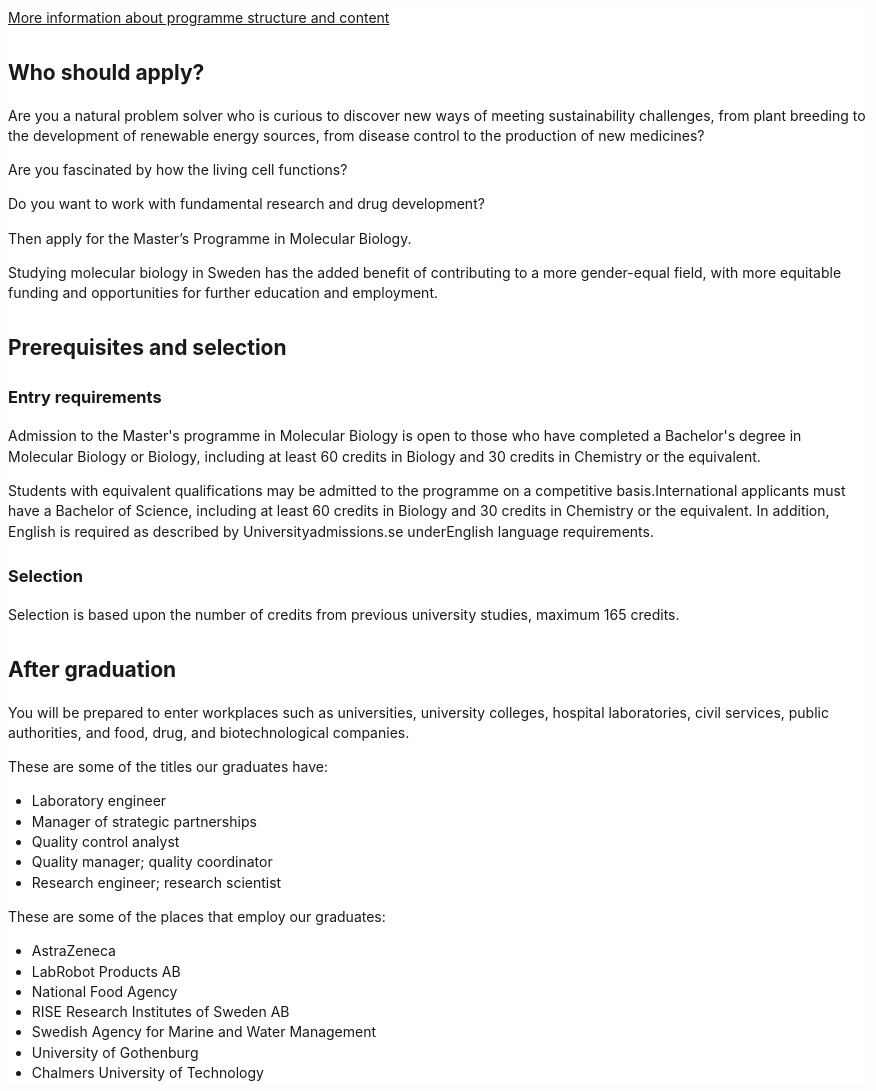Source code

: [More information about programme structure and content](https://www.gu.se/en/study-gothenburg/courses-within-the-masters-programme-in-molecular-biology)

## Who should apply?

Are you a natural problem solver who is curious to discover new ways of meeting sustainability challenges, from plant breeding to the development of renewable energy sources, from disease control to the production of new medicines?

Are you fascinated by how the living cell functions?

Do you want to work with fundamental research and drug development?

Then apply for the Master’s Programme in Molecular Biology.

Studying molecular biology in Sweden has the added benefit of contributing to a more gender-equal field, with more equitable funding and opportunities for further education and employment.

## Prerequisites and selection

### Entry requirements

Admission to the Master's programme in Molecular Biology is open to those who have completed a Bachelor's degree in Molecular Biology or Biology, including at least 60 credits in Biology and 30 credits in Chemistry or the equivalent.

Students with equivalent qualifications may be admitted to the programme on a competitive basis.International applicants must have a Bachelor of Science, including at least 60 credits in Biology and 30 credits in Chemistry or the equivalent. In addition, English is required as described by Universityadmissions.se underEnglish language requirements.

### Selection

Selection is based upon the number of credits from previous university studies, maximum 165 credits.

## After graduation

You will be prepared to enter workplaces such as universities, university colleges, hospital laboratories, civil services, public authorities, and food, drug, and biotechnological companies.

These are some of the titles our graduates have:

- Laboratory engineer
- Manager of strategic partnerships
- Quality control analyst
- Quality manager; quality coordinator
- Research engineer; research scientist

These are some of the places that employ our graduates:

- AstraZeneca
- LabRobot Products AB
- National Food Agency
- RISE Research Institutes of Sweden AB
- Swedish Agency for Marine and Water Management
- University of Gothenburg
- Chalmers University of Technology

> **Task to complete**: Lines before the one containing "- Swedish Agency" are to be left out; that line and every line after it through the end of the data should be copied exactly.

> **Response**:
- Swedish Agency for Marine and Water Management
- University of Gothenburg
- Chalmers University of Technology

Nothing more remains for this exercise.